Web 2.0 allows women and others interested in women’s empowerment to connect despite the vast distances between us. I’m particularly inspired by the use of video through YouTube and Twitter sharing. The Girl Effect video, for example, creatively uses text and animation to spread a positive message about global development and the empowerment of girls. Inspired by the Girl Effect, I’m currently playing with online zines and animation to spread awareness of international queer issues and build coalitions with feminists worldwide.

Web 2.0 tools not only bring us together, but they bring voice to new ideas. As a queer feminist activist, I’m empowered by the platform new media provides. I’ve felt frustration in the past because queerness is not always understood, and mutual interest between queer people and non-queer feminists in dismantling patriarchy is not always recognized. New media tools provide tremendous opportunities for global citizen journalism. Though my blog alone has a limited audience, integration with other tools (especially Twitter) has helped me reach many more supporters. We share and build upon each others’ content and provide support and encouragement. This is kitchen-table activism on an exciting global scale.

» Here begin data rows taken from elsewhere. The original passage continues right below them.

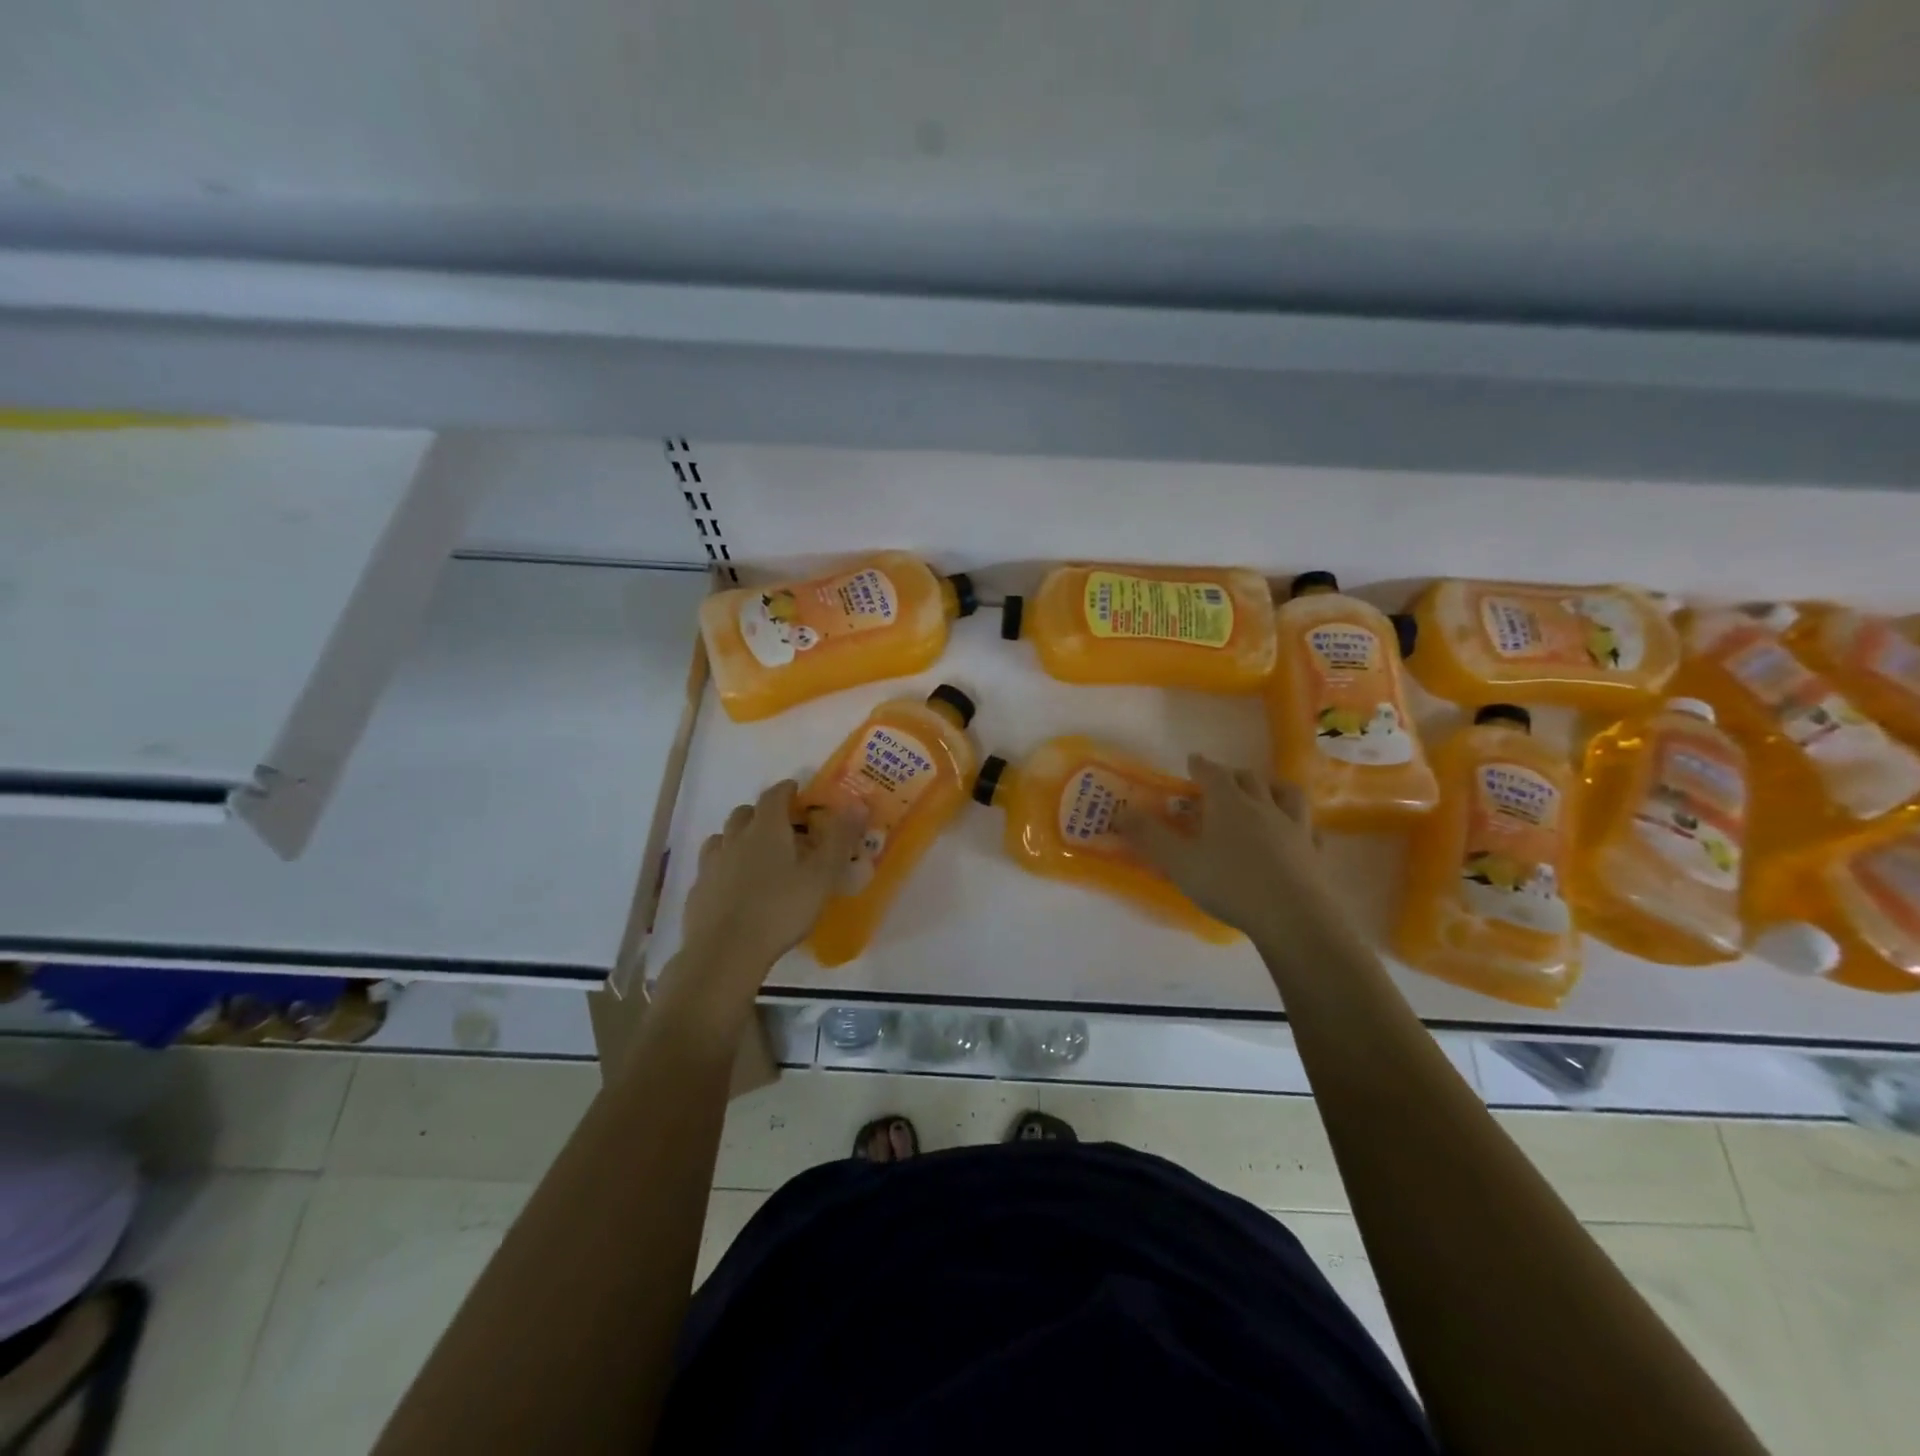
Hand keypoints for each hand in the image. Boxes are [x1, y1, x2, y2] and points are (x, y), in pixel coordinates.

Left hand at [658, 781, 863, 1026]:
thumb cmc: (781, 910)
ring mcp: (711, 864)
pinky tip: (735, 886)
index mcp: (766, 829)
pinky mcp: (698, 890)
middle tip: (782, 827)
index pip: (774, 796)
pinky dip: (725, 867)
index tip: (797, 791)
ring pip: (723, 838)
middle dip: (762, 813)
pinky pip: (711, 867)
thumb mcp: (822, 876)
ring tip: (756, 855)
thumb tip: (857, 804)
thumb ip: (840, 839)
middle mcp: (735, 838)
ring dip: (739, 838)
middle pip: (745, 813)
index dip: (787, 790)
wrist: (725, 952)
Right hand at [1117, 754, 1336, 947]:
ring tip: (1265, 793)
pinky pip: (1309, 829)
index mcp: (1229, 803)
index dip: (1201, 766)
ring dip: (1272, 789)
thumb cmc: (1230, 884)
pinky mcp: (1314, 853)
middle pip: (1249, 779)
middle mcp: (1263, 806)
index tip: (1193, 761)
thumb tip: (1118, 813)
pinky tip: (1296, 833)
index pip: (1213, 773)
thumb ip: (1149, 836)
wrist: (1294, 918)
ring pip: (1286, 795)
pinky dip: (1299, 825)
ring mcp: (1295, 828)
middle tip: (1222, 781)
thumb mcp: (1179, 862)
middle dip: (1233, 775)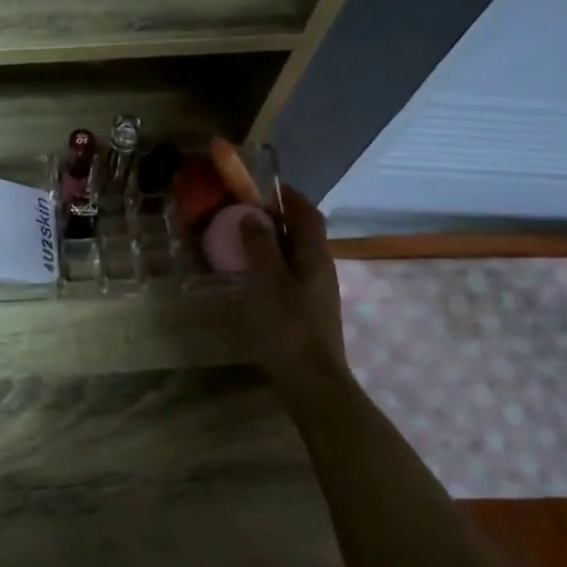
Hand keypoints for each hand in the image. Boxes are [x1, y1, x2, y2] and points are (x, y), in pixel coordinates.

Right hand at [238, 184, 348, 388]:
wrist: (311, 379)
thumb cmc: (286, 325)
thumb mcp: (265, 280)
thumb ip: (260, 245)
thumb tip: (254, 215)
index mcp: (314, 255)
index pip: (307, 213)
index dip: (288, 195)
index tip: (264, 186)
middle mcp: (322, 268)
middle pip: (304, 233)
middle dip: (279, 218)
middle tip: (246, 213)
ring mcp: (318, 292)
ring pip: (297, 255)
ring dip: (275, 243)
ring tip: (245, 243)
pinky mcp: (310, 311)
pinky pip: (291, 275)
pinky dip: (274, 266)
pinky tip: (254, 278)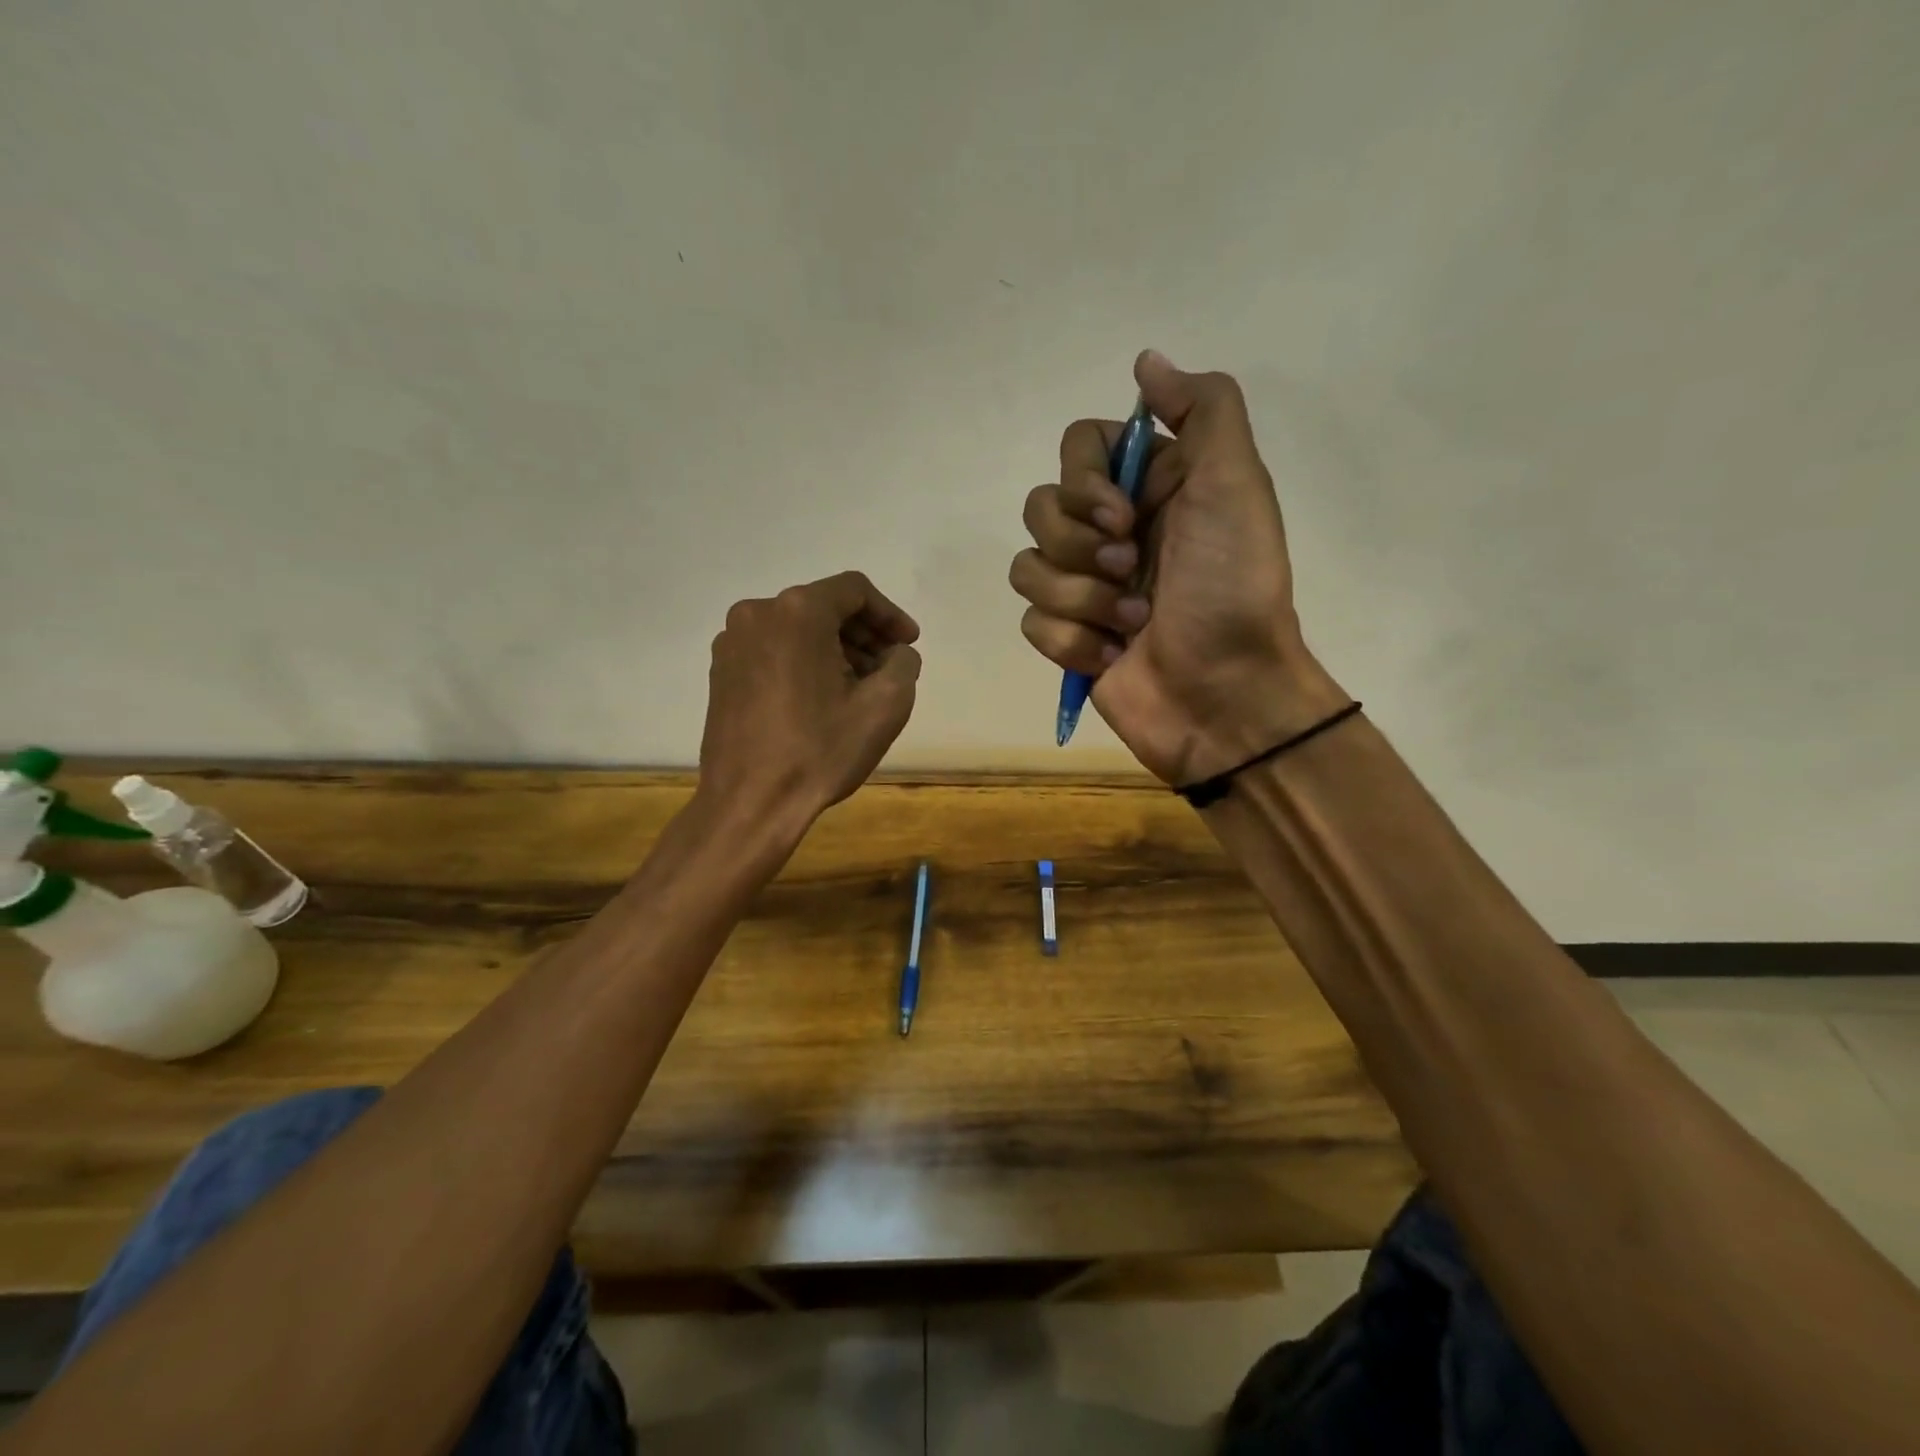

In the future, I would like to use new media to reach an even larger audience. I am hopeful that my journalism will eventually become sustainable, as I am dedicated to a life-long career of activism and empowering marginalized communities through media-driven social change.


parwana fayyaz's picture

Dear World Pulse Fellow:

Activism brings changes in our lives, with a person's empowered act others become empowered. In this era, we really need it. And we would like to hear more from you more about it.
Bests, Parwana

Stella Paul's picture

I know!

Dear Judith

Until a year ago, the 3rd gender in India was invisible. Today the situation has changed. You can hate them or love them, but you can never ignore them. And it all happened because of the community got access to web 2.0, which decreased their dependence on the world and the mainstream media to take notice of them. I so agree with your words because I am seeing it happening it right here, right now.

Keep talking for yourself! The world will follow!

Stella Paul
Twitter: @stellasglobe

usha kc's picture

Hi Judith, nice article you

Hi Judith, nice article you shared dear. I wish you desires fulfilled with success, may your activism achieve the goal.

Hummingbird's picture

Nice article

Hey Judith, I liked the article and I do agree that web 2.0 made it possible for many misunderstood and marginalized groups to connect and support, it also opened the door for many to learn and think away from any prejudgements. In other words to understand and appreciate change.

Best of luck

A drop of rain can revive the earth, be the drop.


Frances Faulkner's picture

Open territory


It's exciting to read about such broadened opportunities for a small niche of people such as genderqueer activists who previously, before web 2.0, would have had a harder time not only finding each other in the world, but voicing issues and concerns to a wider audience.

Your thoughtful speaking out encourages other marginalized groups and individuals to do the same. Keep it up!


ck's picture

good point

Hi Judith -

I like your point about the exchange of ideas amongst activists increasing creativity, on top of reducing isolation. Good point!



Thank you, judithavory, for this meaty submission. Go, girl! The sooner we can view all people by their character,
intelligence, contributions, wholeness, heart and intentions, instead of their gender identification and sexual practices, the sooner we can be proud of the world we inhabit. I have been a friend of gays my entire life, even going back to middle school, when I first became aware of the concept of 'queers.' Oh, how I hated that term because it was often accompanied by a sneer or some form of degradation. To me, in the 50's and 60's, these people were strugglers and I have never ceased rooting for their total acceptance and itegration. It delights me that so much has changed in my narrow America suburban observation in that few people blink twice about public affection among same sex couples. But I know the struggle continues worldwide, and I salute your efforts for continued change. I have to laugh, though, that 'queer' is in usage again, but this time with pride and conviction. Good.